Update the listing below by replacing every "ADICIONAR" with "COMPRAR" and leaving all other text unchanged.

Data under study Block Start

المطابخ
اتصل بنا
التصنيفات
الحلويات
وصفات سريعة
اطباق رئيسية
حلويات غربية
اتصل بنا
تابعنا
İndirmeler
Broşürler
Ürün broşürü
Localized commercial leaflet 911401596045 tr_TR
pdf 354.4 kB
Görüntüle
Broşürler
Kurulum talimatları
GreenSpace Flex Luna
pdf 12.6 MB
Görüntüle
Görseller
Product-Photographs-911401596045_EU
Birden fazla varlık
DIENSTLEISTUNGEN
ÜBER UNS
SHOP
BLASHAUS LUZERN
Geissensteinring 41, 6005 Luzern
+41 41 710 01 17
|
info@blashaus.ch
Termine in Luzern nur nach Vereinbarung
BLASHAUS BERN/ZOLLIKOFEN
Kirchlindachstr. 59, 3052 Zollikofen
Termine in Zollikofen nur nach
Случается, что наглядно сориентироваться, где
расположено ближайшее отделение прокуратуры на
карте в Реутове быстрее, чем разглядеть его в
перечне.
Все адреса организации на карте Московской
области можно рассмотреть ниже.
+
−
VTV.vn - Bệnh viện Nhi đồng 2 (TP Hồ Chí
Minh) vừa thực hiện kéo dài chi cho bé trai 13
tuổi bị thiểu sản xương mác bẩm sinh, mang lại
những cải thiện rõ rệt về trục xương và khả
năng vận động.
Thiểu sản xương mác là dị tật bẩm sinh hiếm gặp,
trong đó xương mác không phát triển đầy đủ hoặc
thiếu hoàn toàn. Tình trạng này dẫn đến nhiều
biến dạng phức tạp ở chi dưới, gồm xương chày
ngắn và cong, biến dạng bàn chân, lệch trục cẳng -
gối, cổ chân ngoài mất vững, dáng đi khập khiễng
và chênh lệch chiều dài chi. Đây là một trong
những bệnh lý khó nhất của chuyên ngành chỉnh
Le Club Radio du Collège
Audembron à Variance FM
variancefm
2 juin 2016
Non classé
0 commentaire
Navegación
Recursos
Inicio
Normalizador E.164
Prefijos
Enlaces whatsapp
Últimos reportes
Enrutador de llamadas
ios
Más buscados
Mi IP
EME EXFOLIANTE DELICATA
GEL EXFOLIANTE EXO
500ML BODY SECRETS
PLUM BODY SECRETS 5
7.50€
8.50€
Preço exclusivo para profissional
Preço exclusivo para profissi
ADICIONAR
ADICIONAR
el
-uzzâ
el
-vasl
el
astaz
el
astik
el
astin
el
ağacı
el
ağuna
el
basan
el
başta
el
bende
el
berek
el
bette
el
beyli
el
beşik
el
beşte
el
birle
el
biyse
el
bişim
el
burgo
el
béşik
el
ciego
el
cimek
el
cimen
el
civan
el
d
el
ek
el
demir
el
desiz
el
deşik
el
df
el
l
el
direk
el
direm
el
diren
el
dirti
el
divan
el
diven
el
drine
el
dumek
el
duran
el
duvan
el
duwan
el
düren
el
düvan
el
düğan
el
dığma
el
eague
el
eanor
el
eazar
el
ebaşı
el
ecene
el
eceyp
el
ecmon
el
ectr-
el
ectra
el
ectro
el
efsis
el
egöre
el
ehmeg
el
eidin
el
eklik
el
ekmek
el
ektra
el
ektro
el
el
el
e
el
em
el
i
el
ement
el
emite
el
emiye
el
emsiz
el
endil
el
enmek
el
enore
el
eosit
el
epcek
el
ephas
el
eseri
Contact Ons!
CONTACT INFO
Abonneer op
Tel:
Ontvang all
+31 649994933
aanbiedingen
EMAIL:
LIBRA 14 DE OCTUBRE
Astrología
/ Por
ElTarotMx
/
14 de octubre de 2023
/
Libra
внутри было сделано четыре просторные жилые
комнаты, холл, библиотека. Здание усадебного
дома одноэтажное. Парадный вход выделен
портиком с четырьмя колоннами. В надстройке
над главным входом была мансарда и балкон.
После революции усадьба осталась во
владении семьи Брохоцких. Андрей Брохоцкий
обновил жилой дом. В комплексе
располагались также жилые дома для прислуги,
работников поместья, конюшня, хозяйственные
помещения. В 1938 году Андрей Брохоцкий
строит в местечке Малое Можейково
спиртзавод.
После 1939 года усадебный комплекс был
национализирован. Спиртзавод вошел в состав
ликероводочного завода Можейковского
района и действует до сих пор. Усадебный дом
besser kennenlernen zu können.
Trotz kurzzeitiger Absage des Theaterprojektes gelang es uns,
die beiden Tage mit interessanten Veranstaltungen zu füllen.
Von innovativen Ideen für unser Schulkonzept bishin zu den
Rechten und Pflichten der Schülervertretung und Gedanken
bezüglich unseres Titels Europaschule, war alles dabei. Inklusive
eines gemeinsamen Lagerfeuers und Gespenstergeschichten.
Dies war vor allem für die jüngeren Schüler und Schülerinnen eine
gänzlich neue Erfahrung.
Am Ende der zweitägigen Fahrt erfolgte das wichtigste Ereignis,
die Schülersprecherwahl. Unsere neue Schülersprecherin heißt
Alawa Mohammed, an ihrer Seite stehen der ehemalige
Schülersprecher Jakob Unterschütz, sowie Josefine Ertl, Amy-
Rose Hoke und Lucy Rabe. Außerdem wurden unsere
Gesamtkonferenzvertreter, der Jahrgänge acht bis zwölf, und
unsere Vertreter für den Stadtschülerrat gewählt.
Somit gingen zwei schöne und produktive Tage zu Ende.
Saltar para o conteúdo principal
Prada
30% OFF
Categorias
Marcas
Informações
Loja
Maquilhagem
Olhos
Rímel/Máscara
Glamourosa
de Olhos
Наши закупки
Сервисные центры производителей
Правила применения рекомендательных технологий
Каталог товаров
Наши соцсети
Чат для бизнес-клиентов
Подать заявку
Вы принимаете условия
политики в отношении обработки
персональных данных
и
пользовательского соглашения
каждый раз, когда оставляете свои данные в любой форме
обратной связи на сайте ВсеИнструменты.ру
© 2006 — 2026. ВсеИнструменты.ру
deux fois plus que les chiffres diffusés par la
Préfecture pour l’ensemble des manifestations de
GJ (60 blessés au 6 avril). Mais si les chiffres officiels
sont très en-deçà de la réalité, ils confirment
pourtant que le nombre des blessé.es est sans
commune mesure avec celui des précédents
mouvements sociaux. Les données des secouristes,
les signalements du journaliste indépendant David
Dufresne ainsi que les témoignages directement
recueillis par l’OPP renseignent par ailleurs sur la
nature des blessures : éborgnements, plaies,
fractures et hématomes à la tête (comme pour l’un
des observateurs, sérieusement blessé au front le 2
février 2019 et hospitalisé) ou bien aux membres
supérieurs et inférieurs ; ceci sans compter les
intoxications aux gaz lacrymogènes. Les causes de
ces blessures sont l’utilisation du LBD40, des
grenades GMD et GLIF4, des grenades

Data under study Block End

- Response to this exercise:
المطابخ
اتصل بنا
التصنيفات
الحلويات
وصفات سريعة
اطباق رئيسية
حلويات غربية
اتصل بنا
تابعنا
İndirmeler
Broşürler
Ürün broşürü
Localized commercial leaflet 911401596045 tr_TR
pdf 354.4 kB
Görüntüle
Broşürler
Kurulum talimatları
GreenSpace Flex Luna
pdf 12.6 MB
Görüntüle
Görseller
Product-Photographs-911401596045_EU
Birden fazla varlık
DIENSTLEISTUNGEN
ÜBER UNS
SHOP
BLASHAUS LUZERN
Geissensteinring 41, 6005 Luzern
+41 41 710 01 17
|
info@blashaus.ch
Termine in Luzern nur nach Vereinbarung
BLASHAUS BERN/ZOLLIKOFEN
Kirchlindachstr. 59, 3052 Zollikofen
Termine in Zollikofen nur nach
Случается, что наглядно сориентироваться, где
расположено ближайшее отделение прокуратуры на
карте в Реутове быстрее, чем разглядеть его в
перечне.
Все адреса организации на карте Московской
области можно рассмотреть ниже.
+
−
VTV.vn - Bệnh viện Nhi đồng 2 (TP Hồ Chí
Minh) vừa thực hiện kéo dài chi cho bé trai 13
tuổi bị thiểu sản xương mác bẩm sinh, mang lại
những cải thiện rõ rệt về trục xương và khả
năng vận động.
Thiểu sản xương mác là dị tật bẩm sinh hiếm gặp,
trong đó xương mác không phát triển đầy đủ hoặc
thiếu hoàn toàn. Tình trạng này dẫn đến nhiều
biến dạng phức tạp ở chi dưới, gồm xương chày
ngắn và cong, biến dạng bàn chân, lệch trục cẳng -
gối, cổ chân ngoài mất vững, dáng đi khập khiễng
và chênh lệch chiều dài chi. Đây là một trong
những bệnh lý khó nhất của chuyên ngành chỉnh
Le Club Radio du Collège
Audembron à Variance FM
variancefm
2 juin 2016
Non classé
0 commentaire
Navegación
Recursos
Inicio
Normalizador E.164
Prefijos
Enlaces whatsapp
Últimos reportes
Enrutador de llamadas
ios
Más buscados
Mi IP
EME EXFOLIANTE DELICATA
GEL EXFOLIANTE EXO
500ML BODY SECRETS
PLUM BODY SECRETS 5
7.50€
8.50€
Preço exclusivo para profissional
Preço exclusivo para profissi
COMPRAR
COMPRAR
el
-uzzâ
el
-vasl
el
astaz
el
astik
el
astin
el
ağacı
el
ağuna
el
basan
el
başta
el
bende
el
berek
el
bette
el
beyli
el
beşik
el
beşte
el
birle
el
biyse
el
bişim
el
burgo
el
béşik
el
ciego
el
cimek
el
cimen
el
civan
el
d
el
ek
el
demir
el
desiz
el
deşik
el
df
el
l
el
direk
el
direm
el
diren
el
dirti
el
divan
el
diven
el
drine
el
dumek
el
duran
el
duvan
el
duwan
el
düren
el
düvan
el
düğan
el
dığma
el
eague
el
eanor
el
eazar
el
ebaşı
el
ecene
el
eceyp
el
ecmon
el
ectr-
el
ectra
el
ectro
el
efsis
el
egöre
el
ehmeg
el
eidin
el
eklik
el
ekmek
el
ektra
el
ektro
el
el
el
e
el
em
el
i
el
ement
el
emite
el
emiye
el
emsiz
el
endil
el
enmek
el
enore
el
eosit
el
epcek
el
ephas
el
eseri
Contact Ons!
CONTACT INFO
Abonneer op
Tel:
Ontvang all
+31 649994933
aanbiedingen
EMAIL:
LIBRA 14 DE OCTUBRE
Astrología
/ Por
ElTarotMx
/
14 de octubre de 2023
/
Libra
внутри было сделано четыре просторные жилые
комнаты, холл, библиотека. Здание усадебного
дома одноэтажное. Парадный вход выделен
портиком с четырьмя колоннами. В надстройке
над главным входом была мансарда и балкон.
После революции усадьба осталась во
владении семьи Брохоцких. Андрей Брохоцкий
обновил жилой дом. В комплексе
располагались также жилые дома для прислуги,
работников поместья, конюшня, хозяйственные
помещения. В 1938 году Андрей Брохоцкий
строит в местечке Малое Можейково
спиртзавод.
После 1939 года усадебный комплекс был
национализирован. Спиртзавод вошел в состав
ликероводочного завода Можейковского
района и действует до сих пор. Усадебный дом
besser kennenlernen zu können.
Trotz kurzzeitiger Absage des Theaterprojektes gelang es uns,
die beiden Tage mit interessanten Veranstaltungen zu füllen.
Von innovativen Ideen für unser Schulkonzept bishin zu den
Rechten und Pflichten der Schülervertretung und Gedanken
bezüglich unseres Titels Europaschule, war alles dabei. Inklusive
eines gemeinsamen Lagerfeuers und Gespenstergeschichten.
Dies war vor allem für die jüngeren Schüler und Schülerinnen eine
gänzlich neue Erfahrung.
Am Ende der zweitägigen Fahrt erfolgte das wichtigste Ereignis,
die Schülersprecherwahl. Unsere neue Schülersprecherin heißt
Alawa Mohammed, an ihrer Seite stehen der ehemalige
Schülersprecher Jakob Unterschütz, sowie Josefine Ertl, Amy-
Rose Hoke und Lucy Rabe. Außerdem wurden unsere
Gesamtkonferenzvertreter, der Jahrgänge acht bis zwölf, und
unsere Vertreter für den Stadtschülerrat gewählt.
Somit gingen zwei schöne und produktive Tage zu Ende.
Saltar para o conteúdo principal
Prada
30% OFF
Categorias
Marcas
Informações
Loja
Maquilhagem
Olhos
Rímel/Máscara
Glamourosa
de Olhos
Наши закупки
Сервисные центры производителей
Правила применения рекомендательных технологий
Каталог товаров
Наши соцсети
Чат для бизнес-клиентов
Подать заявку
Вы принимаете условия
политики в отношении обработки
персональных данных
и
пользовательского соглашения
каждый раз, когда оставляете свои данные в любой форме
обратной связи на сайте ВсеИнструменты.ру
© 2006 — 2026. ВсеИнструменты.ру
deux fois plus que les chiffres diffusés par la
Préfecture pour l’ensemble des manifestations de
GJ (60 blessés au 6 avril). Mais si les chiffres officiels
sont très en-deçà de la réalité, ils confirment
pourtant que le nombre des blessé.es est sans
commune mesure avec celui des précédents
mouvements sociaux. Les données des secouristes,
les signalements du journaliste indépendant David
Dufresne ainsi que les témoignages directement
recueillis par l’OPP renseignent par ailleurs sur la
nature des blessures : éborgnements, plaies,
fractures et hématomes à la tête (comme pour l’un
des observateurs, sérieusement blessé au front le 2
février 2019 et hospitalisé) ou bien aux membres
supérieurs et inférieurs ; ceci sans compter les
intoxications aux gaz lacrymogènes. Les causes de
ces blessures sont l’utilisation du LBD40, des
grenades GMD et GLIF4, des grenades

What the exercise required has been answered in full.